### Passage
|
 Pulsar Found in Our
Galaxy that is "Eating" its Companion
May 24,
2002 08:30 CDT
Scientists have
found a pulsar system that has one of the lowest-mass
companions of any stellar binary in a binary star
system. The pulsar
has all but completely whittled its companion star to
only about 10 times more massive than Jupiter.
The finding
by a team at the Massachusetts Institute of Technology
(MIT)
provides clear evidence that neutron stars can slowly
steal material from their companions and dramatically
increase their spin rate, ultimately evolving into the
isolated, radio-wave-emitting pulsars spinning a
thousand times per second -- the type commonly seen
scattered throughout the Milky Way galaxy.
The
maligned companion, once a bright orange gem probably
more than half the mass of the Sun
(equivalent to 500 times the mass of Jupiter), has
slowly grown dimmer and dimmer and will vanish
eventually.
Dr. Ron
Remillard of the MIT Center for Space Research
discovered the pulsar along with Drs. Jean Swank and Tod
Strohmayer of NASA Goddard Space Flight Center. The X-ray
source, named XTE J0929-314, was found in mid May, 2002,
during a routine survey of the sky with NASA's Rossi
X-ray Timing Explorer.
Dr. Duncan
Galloway, a postdoctoral associate at MIT, performed the
follow-up observation that revealed the pulsar system's
unique properties. Other members of the MIT observation
and analysis team include Dr. Edward Morgan and
Professor Deepto Chakrabarty.
"This
pulsar has been accumulating gas donated from its
companion for quite some time now," said Galloway. "It's
exciting that we are finally discovering pulsars at all
stages of their evolution, that is, some that are quite
young and others that are transitioning to a final stage
of isolation."
A pulsar is
a neutron star that emits steady pulses of radiation
with each rotation. A neutron star is the skeletal
remains of a massive star that exhausted its nuclear
fuel and subsequently ejected its outer shell in a
supernova explosion. The remaining core, still
possessing about a sun's worth of mass, collapses to a
sphere no larger than about 12 miles in diameter.
 Right
image: One star, several times more massive than the
sun, experiences a core collapse, which produces a
neutron star. This neutron star slowly accretes matter
from its companion star, spinning faster as it absorbs
that star's rotational energy. Scientists say that such
neutron stars may cannibalize their companions, becoming
isolate millisecond pulsars.
Neutron
stars in low mass binary star systems such as the
one observed, where the companion has less mass than the
Sun, have been suspected as the sites where slowly
spinning neutron stars are spun-up to millisecond spin
periods. A neutron star has a powerful gravitational
field, and it can accrete gas from its
companion.
Matter
spirals toward the neutron star in the form of an
accretion disk, a journey visible in X-ray radiation. In
doing so, it transfers its orbital energy to the neutron
star, making it spin faster and faster, in this case,
185 times per second.

### What the exercise asks
Update the part of the pulsar article that opens with "provides clear evidence" and closes with "eventually.", putting "fainter" in place of "dimmer".

### Provided material
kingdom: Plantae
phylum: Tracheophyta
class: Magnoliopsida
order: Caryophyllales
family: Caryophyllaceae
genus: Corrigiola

### Result
provides clear evidence that neutron stars can slowly
steal material from their companions and dramatically
increase their spin rate, ultimately evolving into the
isolated, radio-wave-emitting pulsars spinning a
thousand times per second -- the type commonly seen
scattered throughout the Milky Way galaxy.
The
maligned companion, once a bright orange gem probably
more than half the mass of the Sun
(equivalent to 500 times the mass of Jupiter), has
slowly grown fainter and fainter and will vanish
eventually.